Cette règle, fixée par la Cour de cassation (Cass., 3 janv. 2005, J.T.T., 2005, p. 233) ne peut être absolue et s’il est établi que l’administrateur n’exerce pas effectivement l’activité de gestion et que par ailleurs il ne peut d’aucune façon tirer un bénéfice de cette activité vu qu’il n’a aucun intérêt dans la société, il n’y a pas travail au sens de la réglementation.

En l’espèce, la cour va constater, à partir des éléments de fait que ces conditions sont remplies et, particulièrement, en ce qui concerne la période litigieuse. Celle-ci coà¯ncide en effet avec une absence de toute activité de la société vu le grave incendie qui s’y est déclaré – situation qui a été reconnue par l’ONEm, qui a admis le chômage pour force majeure.

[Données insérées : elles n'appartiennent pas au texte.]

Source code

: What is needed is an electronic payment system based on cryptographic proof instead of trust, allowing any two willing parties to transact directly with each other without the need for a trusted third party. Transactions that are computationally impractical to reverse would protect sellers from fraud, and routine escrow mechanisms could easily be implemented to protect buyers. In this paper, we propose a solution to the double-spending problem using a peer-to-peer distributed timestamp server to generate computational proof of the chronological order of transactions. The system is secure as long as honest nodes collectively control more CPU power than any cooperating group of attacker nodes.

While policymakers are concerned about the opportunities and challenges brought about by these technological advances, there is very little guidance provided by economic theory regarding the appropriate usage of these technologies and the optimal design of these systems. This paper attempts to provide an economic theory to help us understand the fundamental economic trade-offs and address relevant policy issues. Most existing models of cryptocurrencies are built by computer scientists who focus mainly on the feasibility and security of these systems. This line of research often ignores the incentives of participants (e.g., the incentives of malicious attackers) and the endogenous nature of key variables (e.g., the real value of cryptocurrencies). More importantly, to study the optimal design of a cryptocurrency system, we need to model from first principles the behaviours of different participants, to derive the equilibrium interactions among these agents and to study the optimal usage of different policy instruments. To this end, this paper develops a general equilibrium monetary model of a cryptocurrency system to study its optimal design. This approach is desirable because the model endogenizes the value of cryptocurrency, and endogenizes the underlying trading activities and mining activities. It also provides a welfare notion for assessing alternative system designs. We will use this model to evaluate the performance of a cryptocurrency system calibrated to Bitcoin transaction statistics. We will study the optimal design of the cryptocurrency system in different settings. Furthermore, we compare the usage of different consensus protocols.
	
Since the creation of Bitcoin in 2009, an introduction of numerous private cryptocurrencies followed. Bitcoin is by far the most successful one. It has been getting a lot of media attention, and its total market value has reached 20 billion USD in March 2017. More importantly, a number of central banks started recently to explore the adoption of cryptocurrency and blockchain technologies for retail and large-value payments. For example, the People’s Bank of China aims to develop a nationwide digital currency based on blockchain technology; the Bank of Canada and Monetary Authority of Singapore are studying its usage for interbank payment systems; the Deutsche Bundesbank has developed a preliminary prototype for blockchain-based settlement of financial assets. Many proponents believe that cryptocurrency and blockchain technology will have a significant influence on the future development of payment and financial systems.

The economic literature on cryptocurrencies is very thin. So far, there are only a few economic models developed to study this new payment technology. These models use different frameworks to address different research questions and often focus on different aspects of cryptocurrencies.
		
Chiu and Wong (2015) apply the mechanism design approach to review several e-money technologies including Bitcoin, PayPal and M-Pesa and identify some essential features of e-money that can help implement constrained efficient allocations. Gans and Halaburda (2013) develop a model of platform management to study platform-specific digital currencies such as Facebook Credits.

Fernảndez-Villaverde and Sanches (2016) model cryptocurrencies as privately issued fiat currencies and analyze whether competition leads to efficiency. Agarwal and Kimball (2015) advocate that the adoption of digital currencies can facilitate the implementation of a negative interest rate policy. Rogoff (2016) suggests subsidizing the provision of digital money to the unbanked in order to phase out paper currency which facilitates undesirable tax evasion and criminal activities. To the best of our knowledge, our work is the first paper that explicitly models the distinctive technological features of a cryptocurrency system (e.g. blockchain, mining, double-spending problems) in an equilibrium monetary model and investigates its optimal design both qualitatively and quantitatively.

La cour réforme, dès lors, le jugement du tribunal du travail et annule la décision administrative.

Intérêt de la décision

Cet arrêt de la Cour du travail de Bruxelles contient un rappel succinct des principes relatifs au droit à des allocations de chômage pour un administrateur de société en l’absence de toute rémunération tirée du mandat.

Y est notamment reprise l’évolution de la matière suite à l’important arrêt de la Cour constitutionnelle du 3 novembre 2004, rendu en matière de travailleurs indépendants. L’orientation que cette décision a donnée à la jurisprudence pour les administrateurs de société a été déterminante puisqu’il est actuellement permis d’établir que les conditions des articles 44 et 45 de l’arrêté royal sont réunies malgré l’exercice du mandat d’administrateur.

En l’espèce, partant de la règle générale qui interdit l’octroi d’allocations si l’administrateur de société participe à la gestion de la société et a un intérêt financier dans celle-ci (étant qu’il peut d’une manière ou d’une autre tirer un bénéfice de on activité), la cour constate que dans le cas qui lui est soumis aucune de ces deux conditions n’est remplie : ni directement, ni indirectement l’administrateur ne participe à l’activité de la société et il n’en tire aucun bénéfice. A cet égard, l’arrêt est important puisqu’il dégage les critères à examiner afin d’échapper à la règle générale.